The same goes for hopeful job candidates thumbing through copies of their résumés and portfolios as they eagerly await their turn in the hot seat to woo the interview panel. Making a favorable first impression is paramount when interviewing for a desired position.
The interview officially begins the moment one’s foot crosses the threshold into the room where the interview is to be conducted and is signaled with a simple salutation, “Hi, how are you today?” It’s a casual greeting that is usually met with the reply, “I’m good.” Sometimes the words can leave one’s mouths before one has a chance to think about what one is really saying. The usual pomp and circumstance ensues as handshakes are exchanged and the interview proceeds as would any other but there is a lingering question that remains to be answered: is “good” good enough? It may be more of an existential issue than previously thought of, but to avoid any unnecessary brain scrambling, the difference between “good” and “well” can be broken down to their parts of speech and what they reflect when used in a sentence.
According to the eleventh edition of The Concise Oxford English Dictionary, “good” is defined as an adjective that means “having the required qualities; of a high standard.” This definition often thought of in terms of skill as in “Jen is good at geoduck (pronounced gooey-duck) guzzling.” Adjectives describe nouns: Jen is skilled at putting down those suspiciously obscene looking mollusks.
“Well,” from the same publication, listed as an adverb referring to a condition of “prosperity or comfort” and again as an adjective with regard to being in good health or a state of “satisfaction” (i.e. “I am feeling well”). In this case, the verb in question is the act of existence, as in “to be.” Even as an adjective, when the question, presented as “How are you?”; “well” is meant to describe how one is feeling at that particular moment.
Semantics, schemantics right? Maybe. It is a very reasonable notion to think that language is more an evolving entity; fluid in it is flexible meanings, than a sedentary concrete object.

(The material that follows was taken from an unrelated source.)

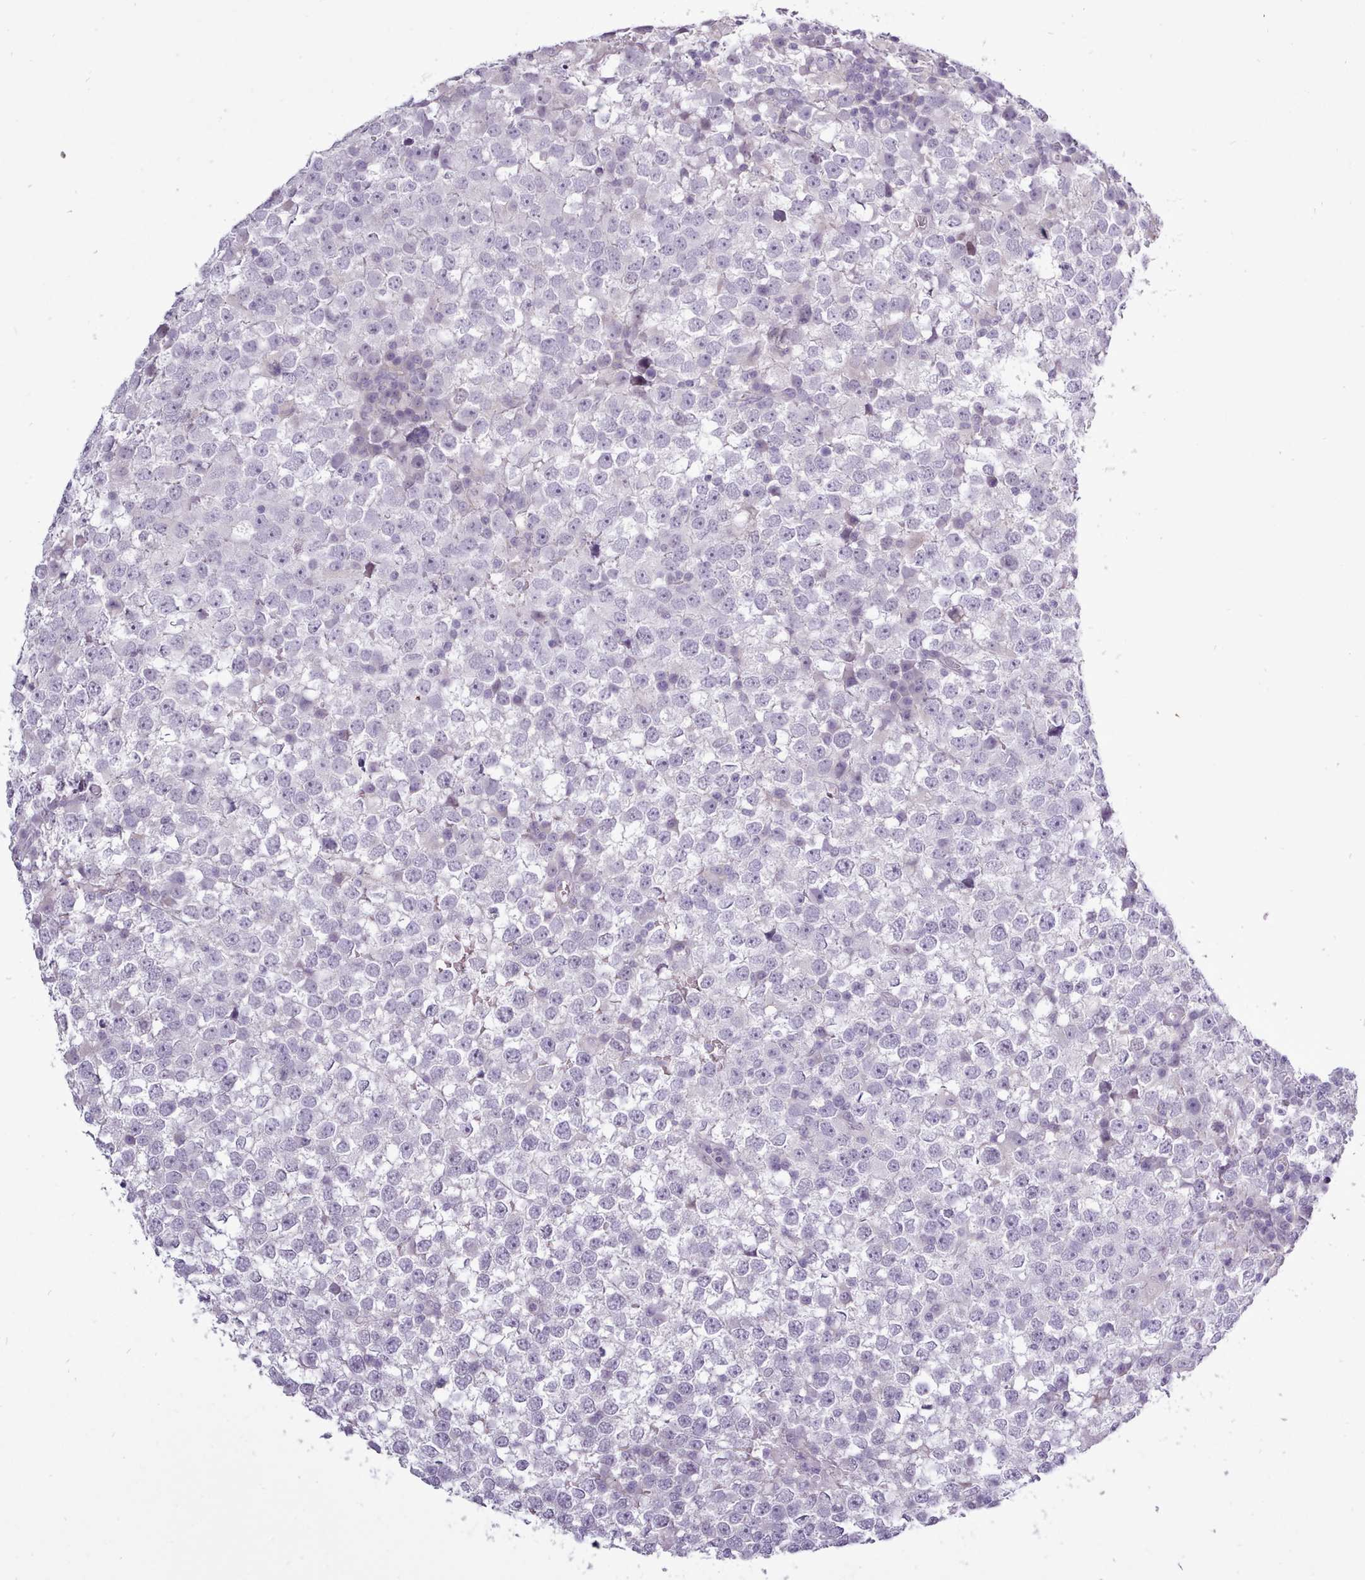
{"staining": {"intensity": "negative", "quantity": "none", "location": "none"}, "tissue": "testis cancer", "cell_type": "Tumor cells", "image_type": "cancer", "snomed": [{"axis": "morphology", "description": "Seminoma, NOS"}, {"axis": "topography", "description": "Testis"}], "caption": "The photomicrograph exhibits no staining of tumor cells in testis cancer. The staining is performed using DAB brown chromogen with nuclei counter-stained in using hematoxylin.", "gene": "BDKRB2", "patient": {"sex": "male", "age": 65}}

Slang and colloquialisms are what give words a breath of life and display the variety of local color that exists across our nation. On the other hand, sometimes it is best to ere on the side of caution and go with a reply the occasion calls for especially in a formal setting such as a job interview.
If the time comes to volley back an answer to the first question of an interview and there is a sense of reservation when it comes to using “good” or “well,” why not just look back, smile, and say, “Fantastic!” Why not when getting an interview.